Nick Offerman judges Stephen Colbert's wood on The Late Show

Whenever actor, woodworker, and all-around burly woke dude Nick Offerman appears on The Late Show With Stephen Colbert, Colbert redecorates the set with some of the handcrafted wooden gifts Offerman’s given over the years. Apart from a set of snazzy wooden coasters for the traditional late-night beverages, Offerman lovingly ran his hand over the Offerman-made rustic end table Colbert brought out, and pronounced the Late Show staff’s care of his creation adequate to its needs. While the actual Offerman is prone to more goofiness and giggling, it’s just impossible to hear him talk woodcraft without imagining him as Ron Swanson. For example, when Colbert brought out the prefab-looking wooden bench his staff had built for the Ed Sullivan Theater’s roof garden, Offerman’s generous appraisal of their basic woodworking competence was yet marbled with a decidedly Swanson-esque turn of lightly disapproving phrase. (Try to hear Offerman describe the bench’s materials as “a collection of studs from the home building store” without picturing Ron—you can’t do it.)

Offerman, on the show technically to promote his new father-daughter family band indie Hearts Beat Loud, mostly chatted with Colbert about wood, the enduring love he and wife Megan Mullally hold for Survivor, and more wood. Even the Survivor talk saw Offerman speculating how long it would take him to craft a working water wheel should he ever be a contestant. (About a day and a half.) And he and Colbert both agreed that their favorite historical carpenter of all time is, naturally, Harrison Ford. “Harrison Ford, Jesus, and myself are the three big showbiz carpenters,” Offerman bragged.
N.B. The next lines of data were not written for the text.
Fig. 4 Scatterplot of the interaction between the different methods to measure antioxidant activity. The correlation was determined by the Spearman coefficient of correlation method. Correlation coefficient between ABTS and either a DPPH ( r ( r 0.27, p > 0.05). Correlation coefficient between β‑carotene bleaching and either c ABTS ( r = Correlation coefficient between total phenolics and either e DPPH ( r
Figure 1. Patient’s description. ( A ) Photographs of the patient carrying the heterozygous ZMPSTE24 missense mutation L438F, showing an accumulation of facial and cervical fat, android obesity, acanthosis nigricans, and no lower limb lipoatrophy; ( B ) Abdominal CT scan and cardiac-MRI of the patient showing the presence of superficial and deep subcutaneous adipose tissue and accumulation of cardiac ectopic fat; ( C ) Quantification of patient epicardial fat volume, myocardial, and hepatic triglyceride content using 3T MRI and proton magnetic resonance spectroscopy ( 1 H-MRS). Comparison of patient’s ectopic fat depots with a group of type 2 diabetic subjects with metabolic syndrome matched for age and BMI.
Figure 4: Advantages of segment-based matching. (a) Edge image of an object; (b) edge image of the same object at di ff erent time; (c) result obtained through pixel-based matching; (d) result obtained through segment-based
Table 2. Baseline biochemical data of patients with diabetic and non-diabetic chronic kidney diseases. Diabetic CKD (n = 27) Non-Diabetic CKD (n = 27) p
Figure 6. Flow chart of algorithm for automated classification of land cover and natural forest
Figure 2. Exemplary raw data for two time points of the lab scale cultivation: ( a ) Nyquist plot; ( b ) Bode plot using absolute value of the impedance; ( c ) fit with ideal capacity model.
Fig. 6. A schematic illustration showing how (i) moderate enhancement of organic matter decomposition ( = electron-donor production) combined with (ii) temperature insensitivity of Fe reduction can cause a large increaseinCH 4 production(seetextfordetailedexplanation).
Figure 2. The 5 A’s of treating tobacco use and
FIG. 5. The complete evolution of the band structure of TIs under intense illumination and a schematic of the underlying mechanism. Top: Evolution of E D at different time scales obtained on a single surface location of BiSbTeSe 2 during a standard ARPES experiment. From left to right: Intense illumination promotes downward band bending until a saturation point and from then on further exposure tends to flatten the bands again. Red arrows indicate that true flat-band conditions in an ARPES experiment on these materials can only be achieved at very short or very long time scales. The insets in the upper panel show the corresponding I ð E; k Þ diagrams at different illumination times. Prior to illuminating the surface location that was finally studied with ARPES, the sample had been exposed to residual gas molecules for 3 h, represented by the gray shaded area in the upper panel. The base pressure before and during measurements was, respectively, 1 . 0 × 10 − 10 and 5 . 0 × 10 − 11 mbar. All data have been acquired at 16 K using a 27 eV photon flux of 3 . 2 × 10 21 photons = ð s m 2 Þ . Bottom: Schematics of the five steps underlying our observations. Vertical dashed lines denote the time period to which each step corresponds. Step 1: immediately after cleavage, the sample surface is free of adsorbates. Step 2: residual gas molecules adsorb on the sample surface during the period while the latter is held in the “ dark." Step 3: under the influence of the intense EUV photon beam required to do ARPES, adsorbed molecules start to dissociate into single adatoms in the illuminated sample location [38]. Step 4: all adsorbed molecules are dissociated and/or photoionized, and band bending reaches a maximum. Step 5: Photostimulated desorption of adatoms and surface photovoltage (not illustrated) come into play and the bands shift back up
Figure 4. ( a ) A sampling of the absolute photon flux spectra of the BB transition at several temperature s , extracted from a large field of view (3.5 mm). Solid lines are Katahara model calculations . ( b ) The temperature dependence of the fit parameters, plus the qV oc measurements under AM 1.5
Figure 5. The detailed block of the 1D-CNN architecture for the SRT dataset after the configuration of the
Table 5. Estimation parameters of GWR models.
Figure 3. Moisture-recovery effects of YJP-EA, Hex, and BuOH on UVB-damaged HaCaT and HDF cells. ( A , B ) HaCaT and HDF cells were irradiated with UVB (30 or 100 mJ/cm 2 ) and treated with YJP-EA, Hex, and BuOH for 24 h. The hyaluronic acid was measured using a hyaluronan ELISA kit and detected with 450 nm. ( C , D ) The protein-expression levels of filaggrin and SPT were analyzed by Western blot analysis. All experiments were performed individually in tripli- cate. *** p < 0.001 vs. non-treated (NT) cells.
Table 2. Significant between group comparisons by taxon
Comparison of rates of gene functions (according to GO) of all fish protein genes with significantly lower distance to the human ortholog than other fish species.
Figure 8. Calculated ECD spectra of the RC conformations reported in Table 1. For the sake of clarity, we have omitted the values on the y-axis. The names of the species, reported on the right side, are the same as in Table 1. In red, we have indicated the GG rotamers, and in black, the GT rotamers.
Still, Offerman was full of praise for Hearts Beat Loud, whose humanistic family drama he referred to as “a beautiful, loving dose of medicine” for those walking around in a continual bummed out and anxious state “because of the uproar our nation is in, morally.” (Colbert, especially, seemed to respond to that.) Offerman was also full of enthusiastic praise for his young costar Kiersey Clemons, whose combined acting and singing talents he humorously predicted will knock off various articles of audience members’ clothing.